Filters eyewear are designed for people with low vision with visually impairments e.g. light sensitivity which require filters that reduce glare, developed specifically for low vision applications. It is highly advisable to consult your medical counsel to select the most suitable type of low vision absorptive filter, based on your existing eye condition. The eyewear is also designed in a way that enables you to fit them over your prescription glasses.

The utility of low vision devices can only help low vision individuals in cases where medical and surgical treatment have no or a limited role in restoring useful vision.

IrisVision for Diabetic Patients

The search for the best low vision aids is a never ending one based on the fact that each low vision aid is task-centric and can only be used when performing specific tasks. For diabetic patients, devices that provide additional lighting, viewing choices, focus adjustment/magnification power, and color contrast options are all great features of low vision aids for diabetic patients.

IrisVision can be classified as one such device that is equipped with the features making the best low vision solution. A wearable easy to use device that gives you that extra-wide field of view enabling you to capture moments, magnify images, and connect to the outside world.

A portable hands-free device that gives you the independence to perform any task anywhere without the slightest inconvenience, relieving you of the troublesome task of switching in between devices when performing various routine tasks in your everyday life.

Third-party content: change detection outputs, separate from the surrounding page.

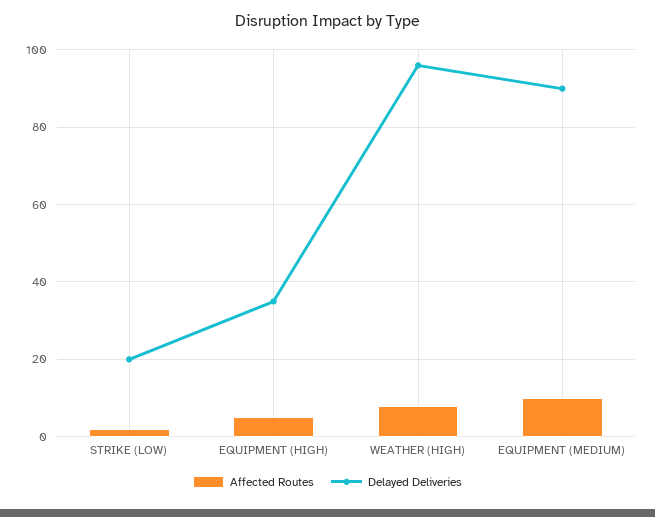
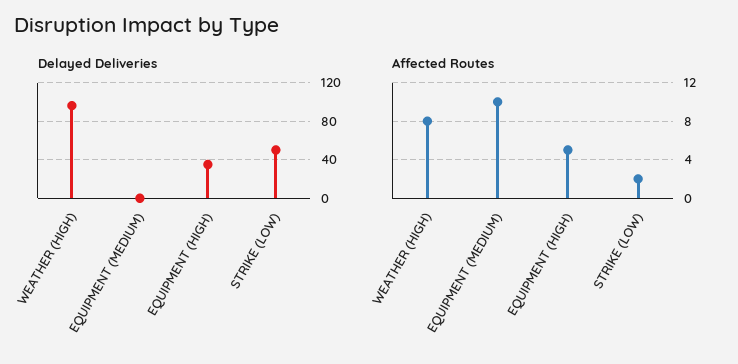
Delayed Deliveries, STRIKE (LOW): 20 -> 50
Delayed Deliveries, EQUIPMENT (MEDIUM): 90 -> 0

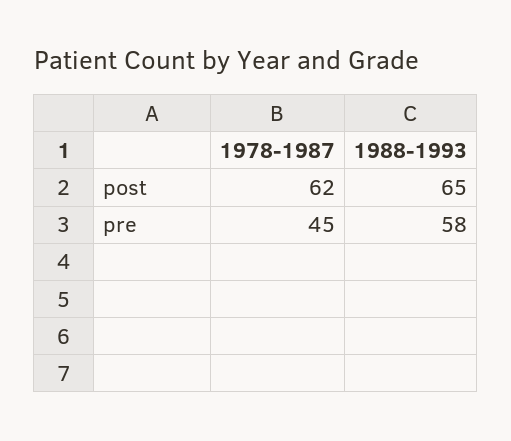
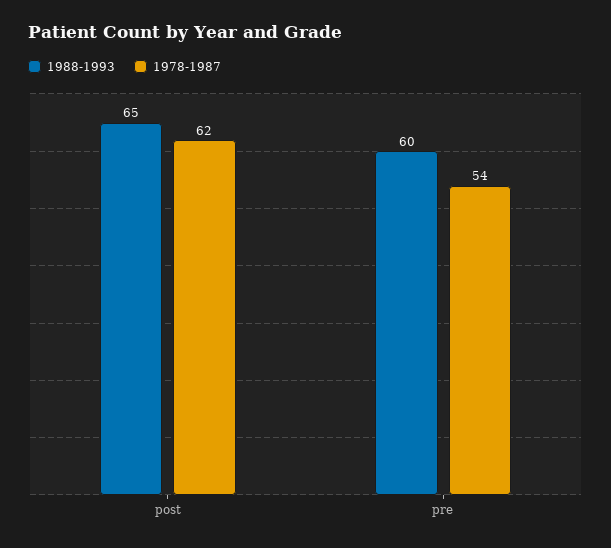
1978-1987, pre: 45 -> 54
1988-1993, pre: 58 -> 60

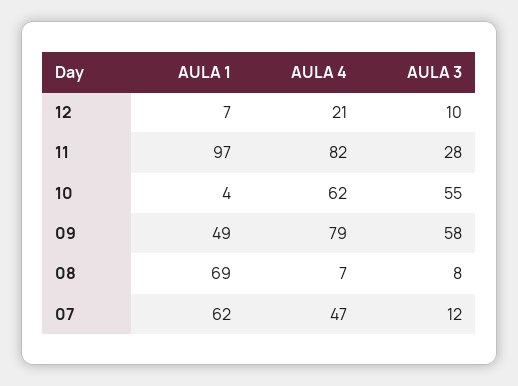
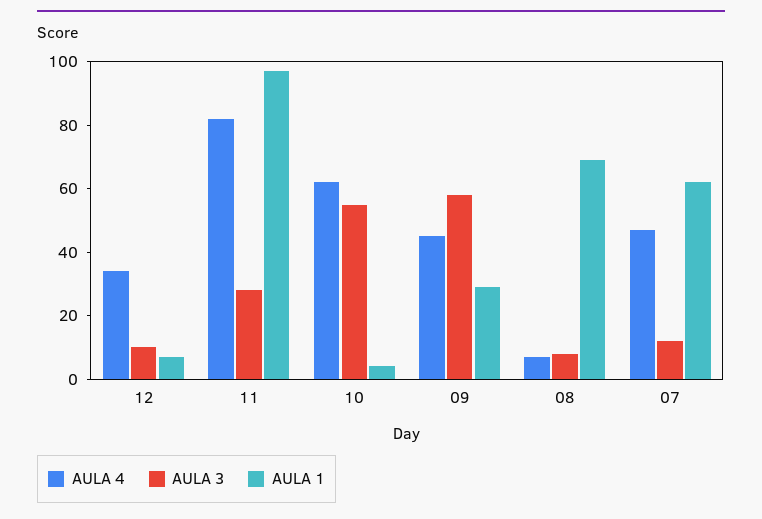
AULA 4, 12: 21 -> 35
AULA 1, 09: 49 -> 30
AULA 4, 09: 79 -> 45

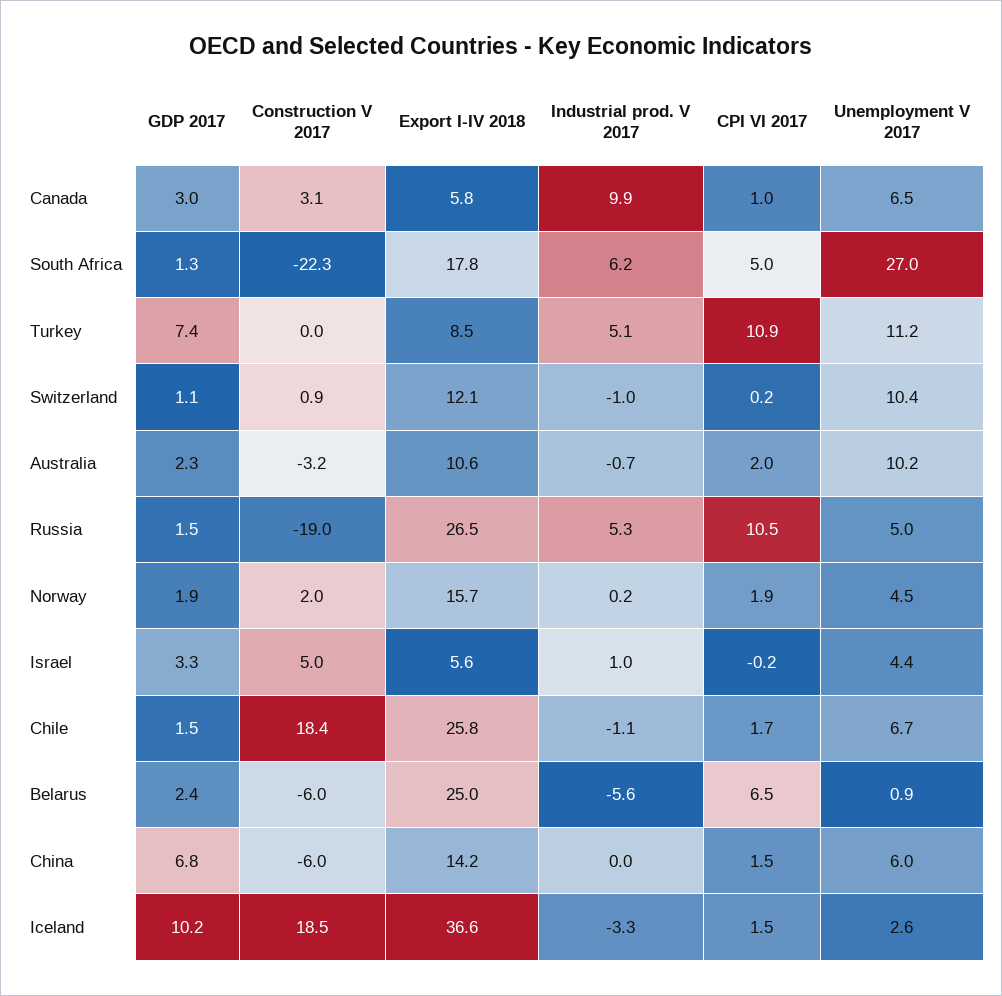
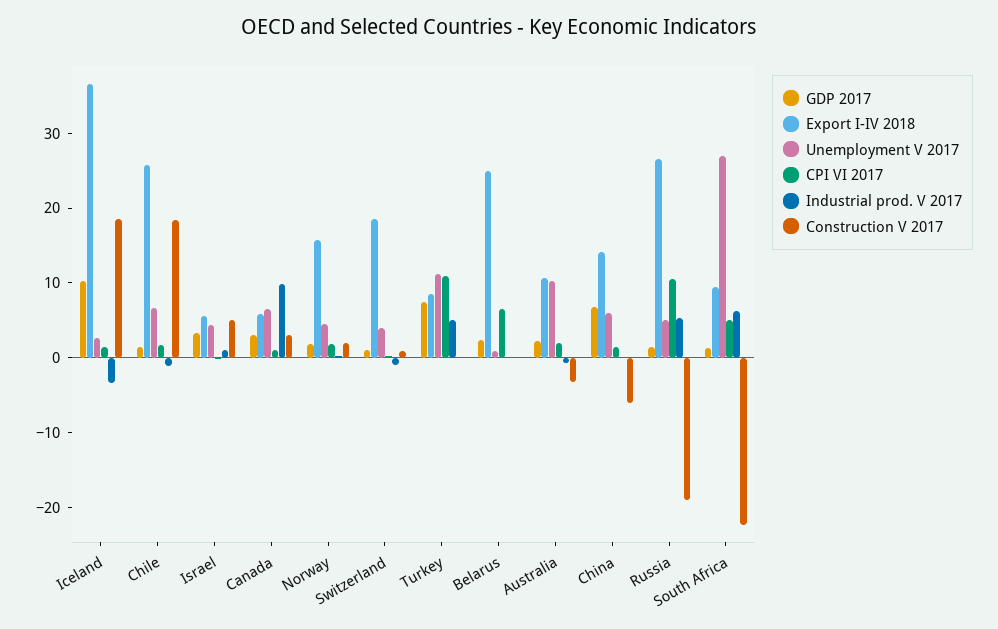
Export I-IV 2018, South Africa: 17.8 -> 10
Export I-IV 2018, Switzerland: 12.1 -> 18
Unemployment V 2017, Switzerland: 10.4 -> 4
Construction V 2017, Belarus: -6 -> 0
Industrial prod. V 2017, Belarus: -5.6 -> 0

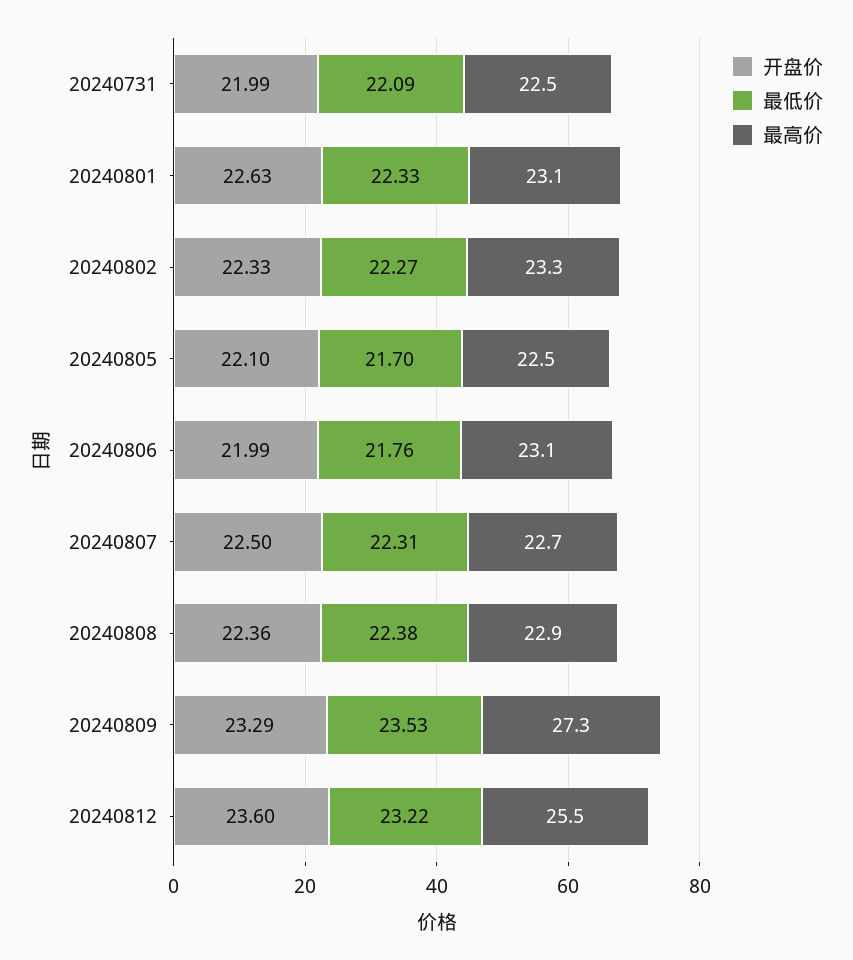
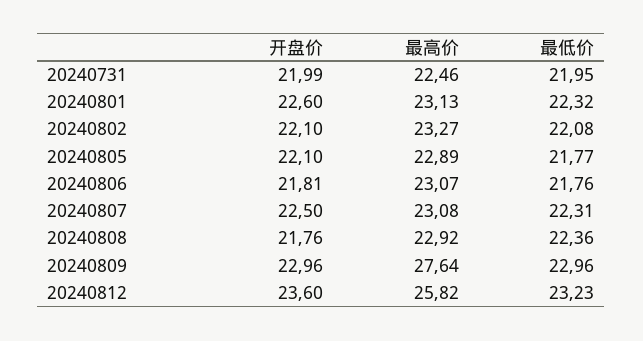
最低价, 20240731: 22.09 -> 21.95
开盘价, 20240801: 22.63 -> 22.6
最低价, 20240801: 22.33 -> 22.32
开盘价, 20240802: 22.33 -> 22.1
最低价, 20240802: 22.27 -> 22.08
最低价, 20240805: 21.7 -> 21.77
最高价, 20240805: 22.5 -> 22.89
开盘价, 20240806: 21.99 -> 21.81
最高价, 20240807: 22.7 -> 23.08
开盘价, 20240808: 22.36 -> 21.76
最低价, 20240808: 22.38 -> 22.36
开盘价, 20240809: 23.29 -> 22.96
最低价, 20240809: 23.53 -> 22.96
最高价, 20240809: 27.3 -> 27.64
最低价, 20240812: 23.22 -> 23.23
最高价, 20240812: 25.5 -> 25.82

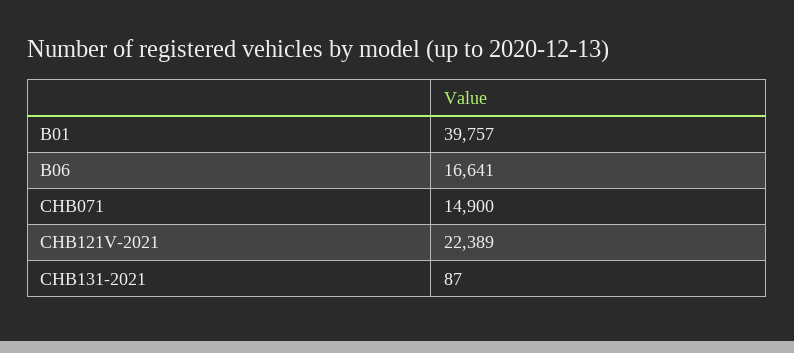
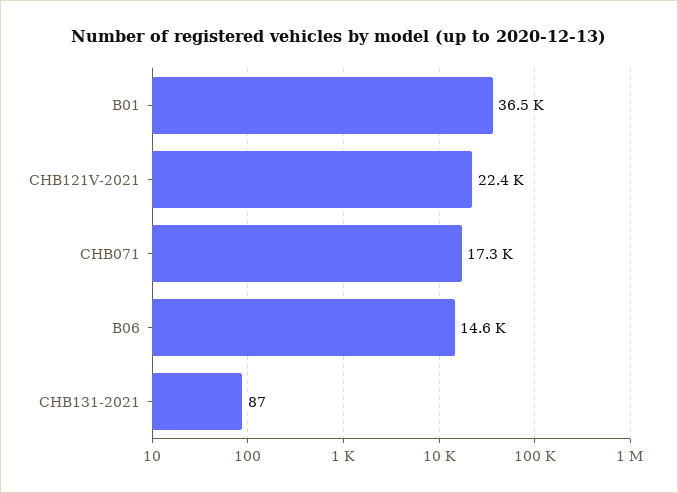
B01: 39757 -> 36500
B06: 16641 -> 14600
CHB071: 14900 -> 17300

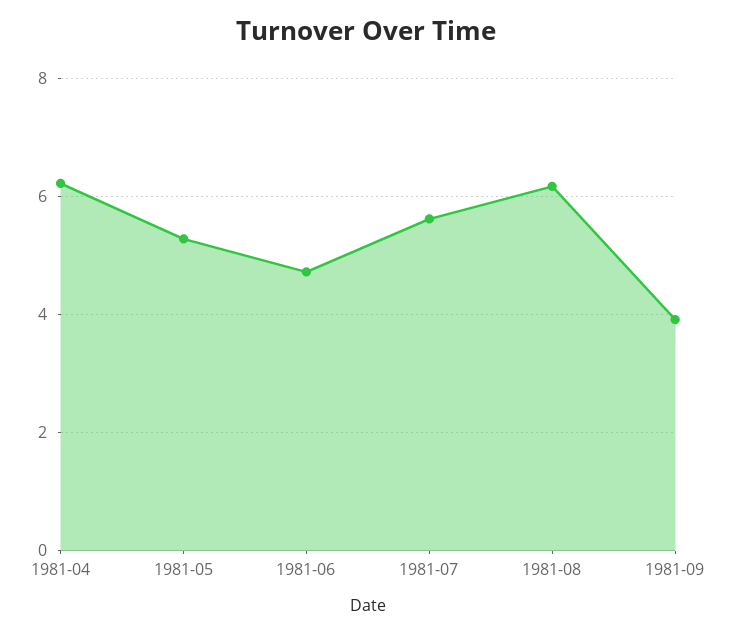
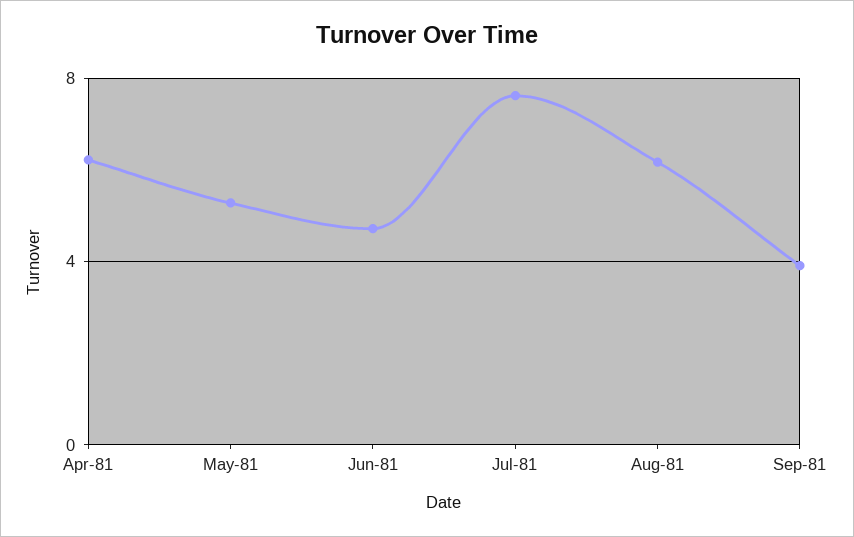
1981-07: 5.6 -> 7.5

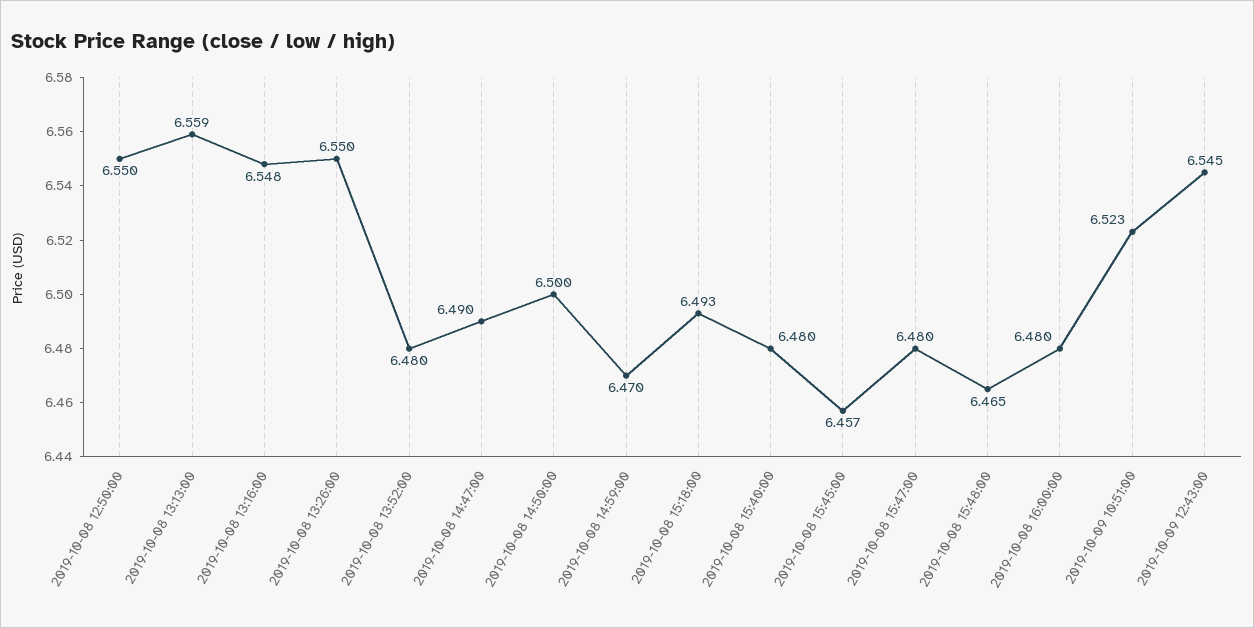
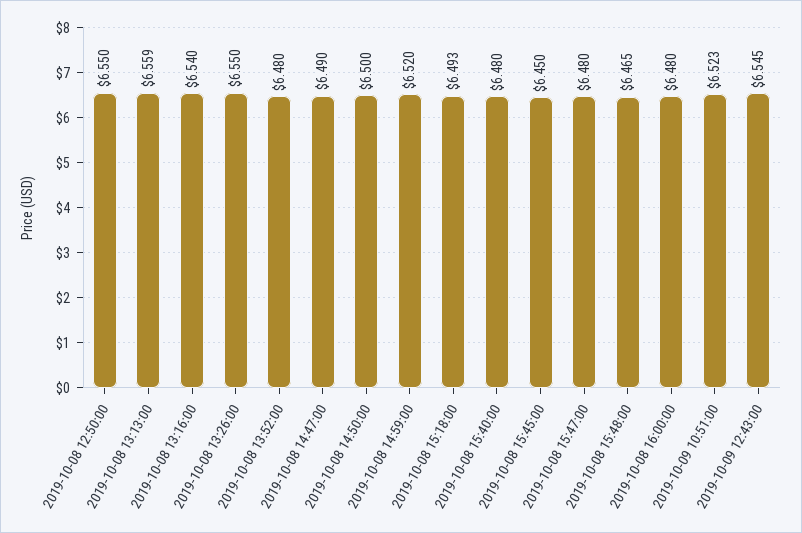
2019-10-08 13:16:00: 6.548 -> 6.54
2019-10-08 14:59:00: 6.47 -> 6.52
2019-10-08 15:45:00: 6.457 -> 6.45

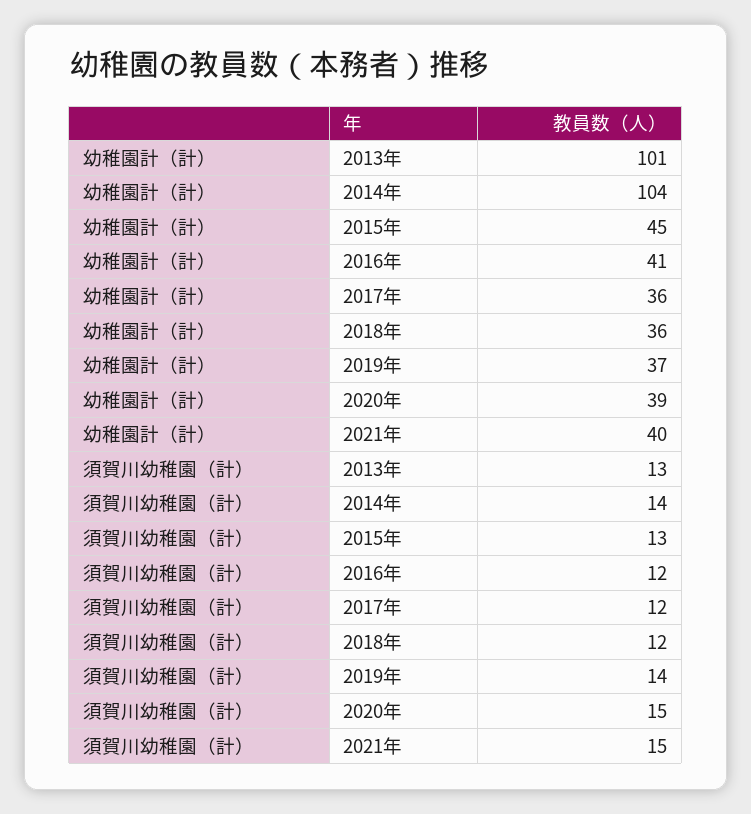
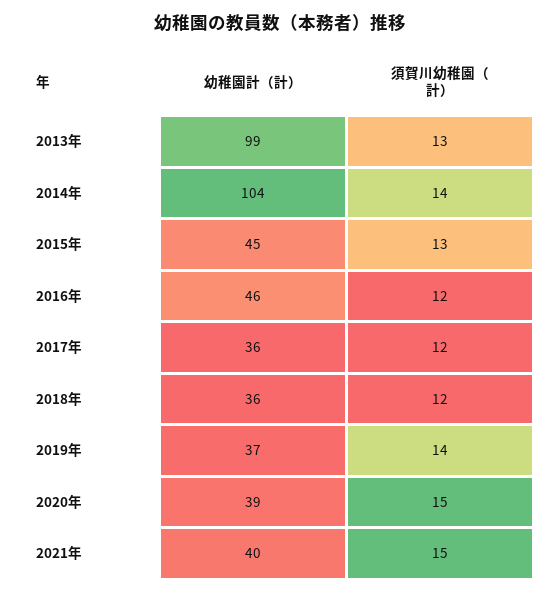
幼稚園計（計）, 2013年: 101 -> 99
幼稚園計（計）, 2016年: 41 -> 46

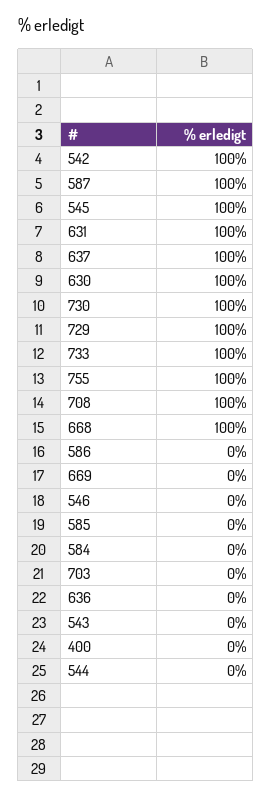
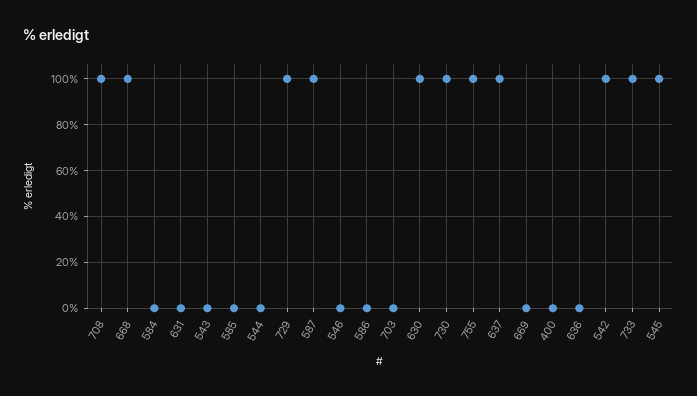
631: 100 -> 0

It would be accurate statement to say that for all these reasons, IriVision qualifies as the complete package, the leading low vision device in the U.S.

One of the prominent low vision issue is the inability to read with ease, see far off objects, but with IrisVision’s reading line mode, you are provided with a virtual magnification bar in the center of the screen, allowing you to magnify more than one line of text at the center of the bar, while simultaneously giving you a normal view of the scene above and below it.

The different setting embedded in the reading mode will allow to change the background through changing the color of the background choosing from white, black, green, yellow as well as change the text color according to your preferred color tone, bringing back the excitement and making reading an eventful experience.

With IrisVision’s comprehensive features, you can capture images with a high resolution camera, which not only captures the visual image but appears before you after being processed and magnified in real-time, customized to the specific needs and requirements of different types of low vision conditions.

IrisVision with its comprehensive features truly fits the criteria for the best low vision aids for diabetic patients. But this one-of-a-kind low vision solution also facilitates other support mechanisms such as ‘RP Mode’ that squeezes the whole captured scene to a smaller area, enabling you to move it across to your central vision, a feature that makes IrisVision the most suitable low vision device for patients suffering from glaucoma.

“This is the best I’ve seen you in years,”

Above are the remarks of Cornelia Schwendeman, a 96 year-old from Dayton, Ohio, when she tried the headset the very first time, as she looked at her daughter sitting about 6 feet away from her.